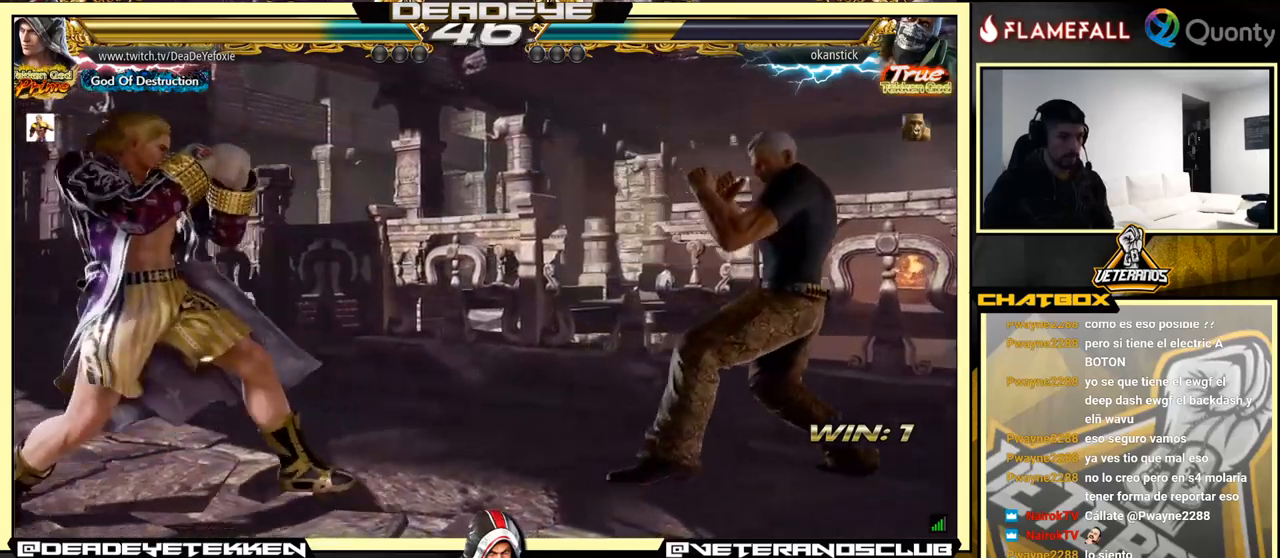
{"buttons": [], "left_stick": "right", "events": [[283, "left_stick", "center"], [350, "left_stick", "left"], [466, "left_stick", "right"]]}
==
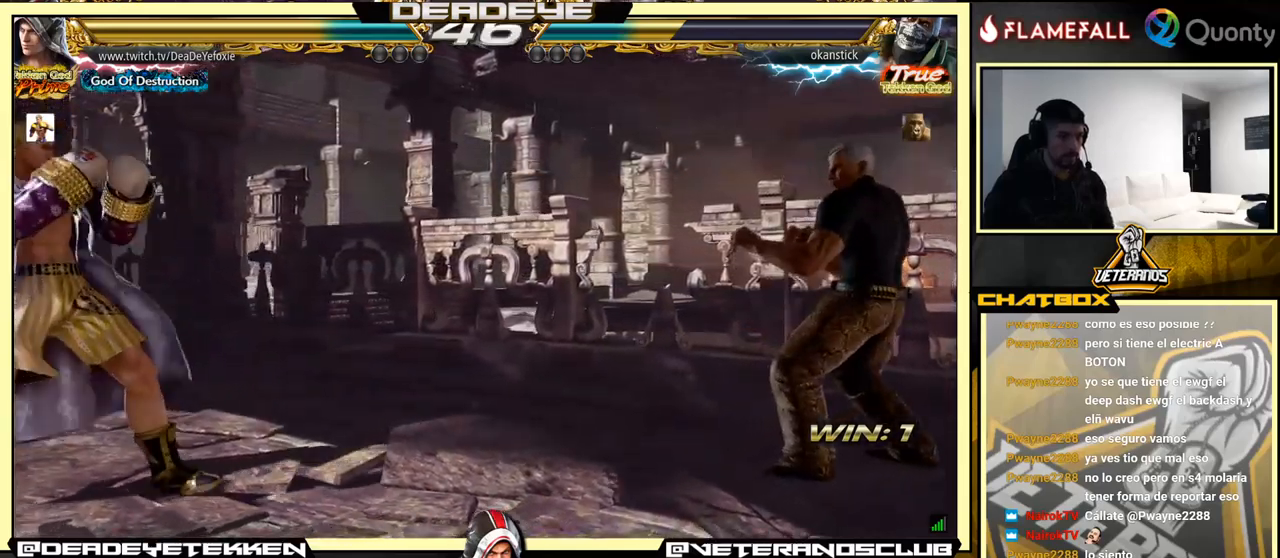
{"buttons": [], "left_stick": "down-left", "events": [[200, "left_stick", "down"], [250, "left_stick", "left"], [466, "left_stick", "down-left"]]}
==
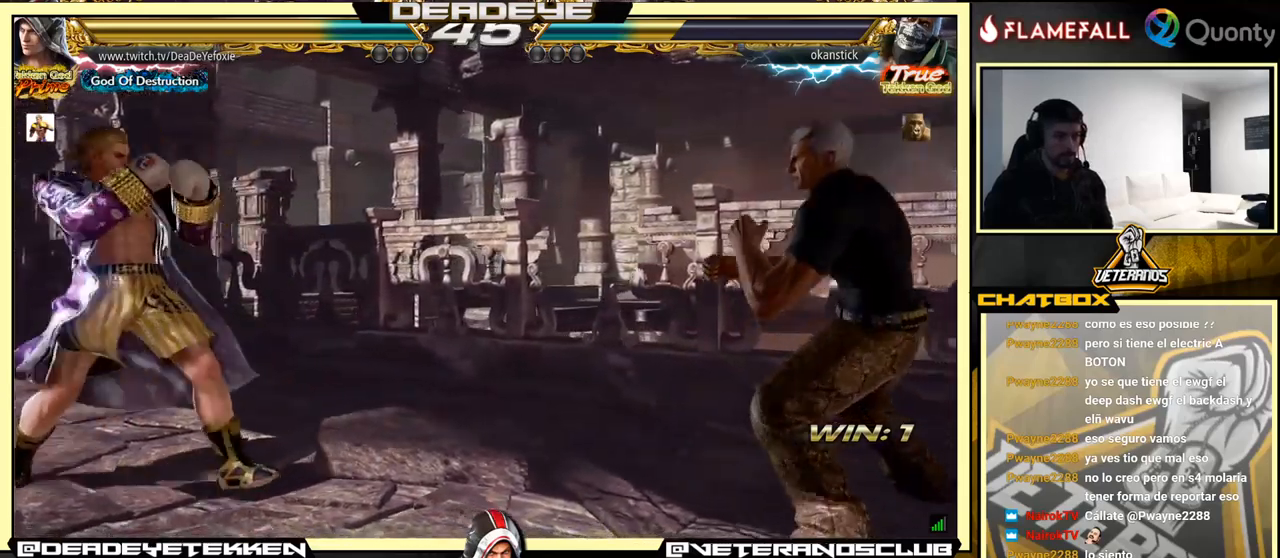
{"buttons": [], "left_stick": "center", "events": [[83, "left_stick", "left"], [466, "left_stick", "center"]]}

Exercise: When a line in the listing has the string "center" in it, return that line.

Solution:
{"buttons": [], "left_stick": "right", "events": [[283, "left_stick", "center"], [350, "left_stick", "left"], [466, "left_stick", "right"]]}
{"buttons": [], "left_stick": "center", "events": [[83, "left_stick", "left"], [466, "left_stick", "center"]]}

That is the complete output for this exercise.